----- RECORDS PROVIDED -----
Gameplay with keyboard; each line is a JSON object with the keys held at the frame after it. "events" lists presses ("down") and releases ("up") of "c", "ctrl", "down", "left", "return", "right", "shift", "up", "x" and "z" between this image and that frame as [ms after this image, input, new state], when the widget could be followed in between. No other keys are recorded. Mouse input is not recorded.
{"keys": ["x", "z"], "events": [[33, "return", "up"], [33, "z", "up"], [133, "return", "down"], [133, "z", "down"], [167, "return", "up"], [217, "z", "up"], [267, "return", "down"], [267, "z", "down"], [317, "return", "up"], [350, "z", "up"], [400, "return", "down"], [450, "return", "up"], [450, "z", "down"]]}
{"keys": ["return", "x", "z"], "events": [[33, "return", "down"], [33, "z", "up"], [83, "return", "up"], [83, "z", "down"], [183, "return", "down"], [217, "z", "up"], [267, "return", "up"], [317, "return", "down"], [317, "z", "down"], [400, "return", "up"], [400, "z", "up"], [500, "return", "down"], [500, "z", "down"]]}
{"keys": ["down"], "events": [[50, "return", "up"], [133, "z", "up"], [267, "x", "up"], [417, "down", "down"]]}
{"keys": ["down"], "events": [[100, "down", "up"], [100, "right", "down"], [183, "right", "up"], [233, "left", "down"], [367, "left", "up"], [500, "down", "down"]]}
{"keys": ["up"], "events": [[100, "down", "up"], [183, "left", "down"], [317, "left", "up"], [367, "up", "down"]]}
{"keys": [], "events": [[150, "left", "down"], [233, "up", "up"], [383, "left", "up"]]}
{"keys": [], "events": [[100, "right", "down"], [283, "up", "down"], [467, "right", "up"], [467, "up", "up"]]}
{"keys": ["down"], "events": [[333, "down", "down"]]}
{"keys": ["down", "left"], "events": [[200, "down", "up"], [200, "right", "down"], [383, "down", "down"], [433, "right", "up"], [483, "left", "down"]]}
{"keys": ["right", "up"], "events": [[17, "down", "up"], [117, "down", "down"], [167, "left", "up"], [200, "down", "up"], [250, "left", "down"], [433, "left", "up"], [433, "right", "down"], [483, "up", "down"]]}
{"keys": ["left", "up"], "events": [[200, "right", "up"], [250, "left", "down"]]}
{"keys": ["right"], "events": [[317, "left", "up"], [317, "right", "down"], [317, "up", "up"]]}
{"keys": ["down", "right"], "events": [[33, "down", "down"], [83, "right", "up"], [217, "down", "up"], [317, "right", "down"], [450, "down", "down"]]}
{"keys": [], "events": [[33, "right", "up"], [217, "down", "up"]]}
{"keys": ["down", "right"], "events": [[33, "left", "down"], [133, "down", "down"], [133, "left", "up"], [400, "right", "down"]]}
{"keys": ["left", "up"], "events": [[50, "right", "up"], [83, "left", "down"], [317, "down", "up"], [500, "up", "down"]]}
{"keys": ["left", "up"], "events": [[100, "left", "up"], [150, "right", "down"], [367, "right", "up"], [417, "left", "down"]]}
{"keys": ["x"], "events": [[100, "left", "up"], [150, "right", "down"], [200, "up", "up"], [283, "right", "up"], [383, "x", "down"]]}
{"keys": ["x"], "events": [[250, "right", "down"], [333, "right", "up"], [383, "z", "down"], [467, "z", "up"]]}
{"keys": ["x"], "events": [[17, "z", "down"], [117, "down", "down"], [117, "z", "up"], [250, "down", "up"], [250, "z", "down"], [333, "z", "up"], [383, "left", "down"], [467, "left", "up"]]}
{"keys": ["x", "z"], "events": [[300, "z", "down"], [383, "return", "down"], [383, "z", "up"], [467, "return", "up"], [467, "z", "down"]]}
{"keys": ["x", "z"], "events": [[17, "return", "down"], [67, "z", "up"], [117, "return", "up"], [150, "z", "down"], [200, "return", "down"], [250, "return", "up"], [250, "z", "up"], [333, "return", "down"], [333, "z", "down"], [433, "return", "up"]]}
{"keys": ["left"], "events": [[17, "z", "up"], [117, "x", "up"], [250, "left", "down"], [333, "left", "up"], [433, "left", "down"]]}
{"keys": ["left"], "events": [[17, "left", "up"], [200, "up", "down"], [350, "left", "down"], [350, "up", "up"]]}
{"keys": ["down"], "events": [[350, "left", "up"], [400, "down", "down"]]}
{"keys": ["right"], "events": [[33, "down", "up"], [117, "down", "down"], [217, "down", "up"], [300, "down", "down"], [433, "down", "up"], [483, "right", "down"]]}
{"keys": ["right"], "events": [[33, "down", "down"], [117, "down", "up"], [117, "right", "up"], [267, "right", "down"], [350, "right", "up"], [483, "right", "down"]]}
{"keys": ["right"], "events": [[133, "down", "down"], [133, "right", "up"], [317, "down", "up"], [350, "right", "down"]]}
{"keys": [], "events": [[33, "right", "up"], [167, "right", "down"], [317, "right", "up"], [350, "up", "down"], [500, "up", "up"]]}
-----
# [WHAT TO WORK ON]
Each entry needs to be copied out exactly.

# [WRITTEN SOLUTION]
Gameplay with keyboard; each line is a JSON object with the keys held at the frame after it. "events" lists presses ("down") and releases ("up") of "c", "ctrl", "down", "left", "return", "right", "shift", "up", "x" and "z" between this image and that frame as [ms after this image, input, new state], when the widget could be followed in between. No other keys are recorded. Mouse input is not recorded.
{"keys": ["x", "z"], "events": [[33, "return", "up"], [33, "z", "up"], [133, "return", "down"], [133, "z", "down"], [167, "return", "up"], [217, "z", "up"], [267, "return", "down"], [267, "z", "down"], [317, "return", "up"], [350, "z", "up"], [400, "return", "down"], [450, "return", "up"], [450, "z", "down"]]}
{"keys": ["return", "x", "z"], "events": [[33, "return", "down"], [33, "z", "up"], [83, "return", "up"], [83, "z", "down"], [183, "return", "down"], [217, "z", "up"], [267, "return", "up"], [317, "return", "down"], [317, "z", "down"], [400, "return", "up"], [400, "z", "up"], [500, "return", "down"], [500, "z", "down"]]}
{"keys": ["down"], "events": [[50, "return", "up"], [133, "z", "up"], [267, "x", "up"], [417, "down", "down"]]}
{"keys": ["down"], "events": [[100, "down", "up"], [100, "right", "down"], [183, "right", "up"], [233, "left", "down"], [367, "left", "up"], [500, "down", "down"]]}
{"keys": ["up"], "events": [[100, "down", "up"], [183, "left", "down"], [317, "left", "up"], [367, "up", "down"]]}
{"keys": [], "events": [[150, "left", "down"], [233, "up", "up"], [383, "left", "up"]]}
{"keys": [], "events": [[100, "right", "down"], [283, "up", "down"], [467, "right", "up"], [467, "up", "up"]]}
{"keys": ["down"], "events": [[333, "down", "down"]]}
{"keys": ["down", "left"], "events": [[200, "down", "up"], [200, "right", "down"], [383, "down", "down"], [433, "right", "up"], [483, "left", "down"]]}
{"keys": ["right", "up"], "events": [[17, "down", "up"], [117, "down", "down"], [167, "left", "up"], [200, "down", "up"], [250, "left", "down"], [433, "left", "up"], [433, "right", "down"], [483, "up", "down"]]}
{"keys": ["left", "up"], "events": [[200, "right", "up"], [250, "left", "down"]]}
{"keys": ["right"], "events": [[317, "left", "up"], [317, "right", "down"], [317, "up", "up"]]}
{"keys": ["down", "right"], "events": [[33, "down", "down"], [83, "right", "up"], [217, "down", "up"], [317, "right", "down"], [450, "down", "down"]]}
{"keys": [], "events": [[33, "right", "up"], [217, "down", "up"]]}
{"keys": ["down", "right"], "events": [[33, "left", "down"], [133, "down", "down"], [133, "left", "up"], [400, "right", "down"]]}
{"keys": ["left", "up"], "events": [[50, "right", "up"], [83, "left", "down"], [317, "down", "up"], [500, "up", "down"]]}
{"keys": ["left", "up"], "events": [[100, "left", "up"], [150, "right", "down"], [367, "right", "up"], [417, "left", "down"]]}
{"keys": ["x"], "events": [[100, "left", "up"], [150, "right", "down"], [200, "up", "up"], [283, "right", "up"], [383, "x", "down"]]}
{"keys": ["x"], "events": [[250, "right", "down"], [333, "right", "up"], [383, "z", "down"], [467, "z", "up"]]}
{"keys": ["x"], "events": [[17, "z", "down"], [117, "down", "down"], [117, "z", "up"], [250, "down", "up"], [250, "z", "down"], [333, "z", "up"], [383, "left", "down"], [467, "left", "up"]]}
{"keys": ["x", "z"], "events": [[300, "z", "down"], [383, "return", "down"], [383, "z", "up"], [467, "return", "up"], [467, "z", "down"]]}
{"keys": ["x", "z"], "events": [[17, "return", "down"], [67, "z", "up"], [117, "return", "up"], [150, "z", "down"], [200, "return", "down"], [250, "return", "up"], [250, "z", "up"], [333, "return", "down"], [333, "z", "down"], [433, "return", "up"]]}
{"keys": ["left"], "events": [[17, "z", "up"], [117, "x", "up"], [250, "left", "down"], [333, "left", "up"], [433, "left", "down"]]}
{"keys": ["left"], "events": [[17, "left", "up"], [200, "up", "down"], [350, "left", "down"], [350, "up", "up"]]}
{"keys": ["down"], "events": [[350, "left", "up"], [400, "down", "down"]]}
{"keys": ["right"], "events": [[33, "down", "up"], [117, "down", "down"], [217, "down", "up"], [300, "down", "down"], [433, "down", "up"], [483, "right", "down"]]}
{"keys": ["right"], "events": [[33, "down", "down"], [117, "down", "up"], [117, "right", "up"], [267, "right", "down"], [350, "right", "up"], [483, "right", "down"]]}
{"keys": ["right"], "events": [[133, "down", "down"], [133, "right", "up"], [317, "down", "up"], [350, "right", "down"]]}
{"keys": [], "events": [[33, "right", "up"], [167, "right", "down"], [317, "right", "up"], [350, "up", "down"], [500, "up", "up"]]}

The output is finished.